Pam Grier is looking good. Grace Gummer looks distractingly like her mother Meryl Streep (it’s weird to see a 24-year-old Streep sitting next to 55-year-old Hanks, like one of those commercials featuring dead movie stars looking young again and trying to sell you a car). Economics professor George Takei was the highlight of the film by a long shot. I already forget who Holmes Osbourne (of The Box) played. And Bryan Cranston (Little Miss Sunshine) was convincing as Roberts’s loser husband.

When I look back on Larry Crowne, I want to think of Wilmer Valderrama on a scooter:

Katy liked it. Glad you liked it, Katy! Sorry if I was grouchy about your movie, and also for what I said about Anne Hathaway.

Story by the HJNTIY team, screenplay by the creator of some show called Army Wives and directed by the dude behind The Other Sister, so there was no guarantee of quality here, but the movie safely occupies the competent, innocuous middle ground between piece-o-shit HJNTIY and surprisingly-good Love Actually. Light and predictably happy, with a cameo from Kristen Schaal of Flight of the Conchords which I enjoyed far too much compared to its surrounding scenes.

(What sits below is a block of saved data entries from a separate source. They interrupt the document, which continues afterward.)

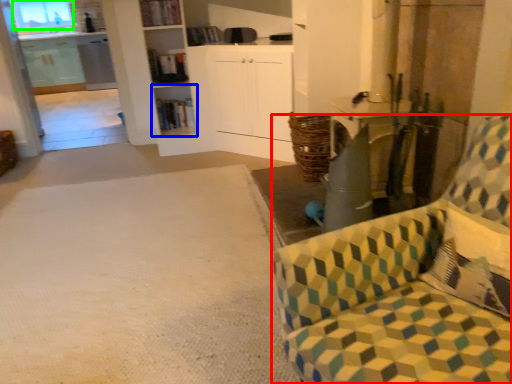
Question: Which object is positioned closest to chair (highlighted by a red box)? Select from shelf (highlighted by a blue box) and window (highlighted by a green box).

Choices:
 (A) shelf
 (B) window

Answer: (A)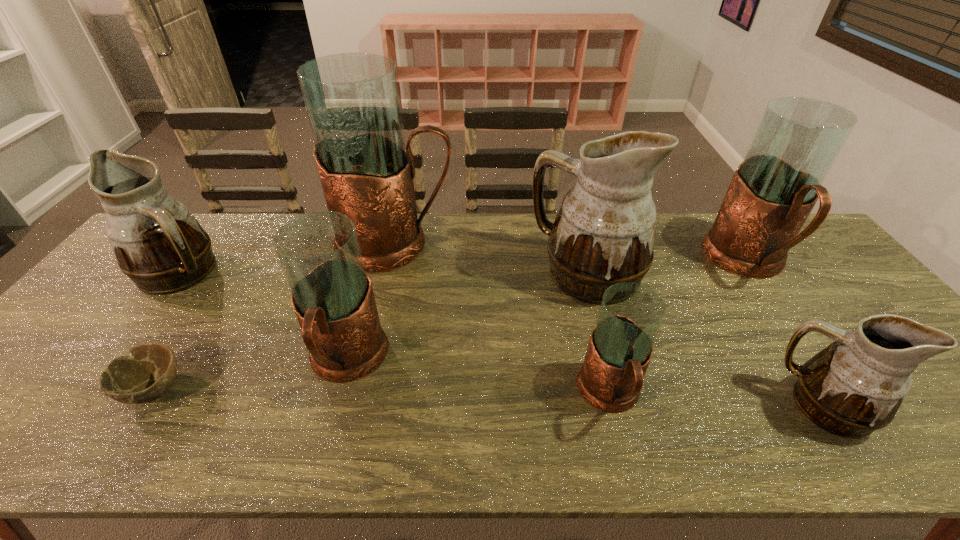
Find the location of a particular element. This screenshot has width=960, height=540. gray pitcher that is the nearest to the rightmost gray pitcher is located at coordinates (620, 347).

Locate an element on the screen. the closest gray pitcher to the shortest object is located at coordinates (319, 252).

So. Ashton Kutcher (Butterfly Effect) runs a flower shop with happily married George Lopez (Sharkboy & Lavagirl). Ashton proposes to career girl Jessica Alba (Love Guru) instead of longtime friend Jennifer Garner (Invention of Lying), who has fallen for a married guy (AK & JG end up together). Jamie Foxx (Miami Vice) is a sportscaster whose boss Kathy Bates (The Waterboy) assigns him to cover valentine’s day, during which he meets Jessica Biel (Elizabethtown) who throws an anti-val-day party every year because she is lonely. Shirley MacLaine (Artists & Models) tells 50-year husband Hector Elizondo (Georgia Rule) that she cheated on him decades ago, but he forgives her at a park screening of Hot Spell (a movie with Shirley and Anthony Quinn which nobody remembers). Patrick Dempsey (McThingy on Katy’s shows) is in the movie but I already can’t remember why. Topher Grace (Spiderman 3) likes Anne Hathaway (Becoming Jane), finds out she works as a kinky phone sex operator but learns to deal with that. Eric Dane (McThingy on Katy’s shows) is a sports star who is gay, managed by Queen Latifah (Stranger Than Fiction) who I think works with Jessica Biel and is Anne Hathaway’s boss and there are other connections that aren’t important. Lastly, Julia Roberts (Duplicity) is on a plane flying home on military leave to see her son for a day, sitting next to Bradley Cooper (Midnight Meat Train) who is gay for Eric Dane. Then there are some 18-year-olds whom we can safely ignore, including a pop idol or two.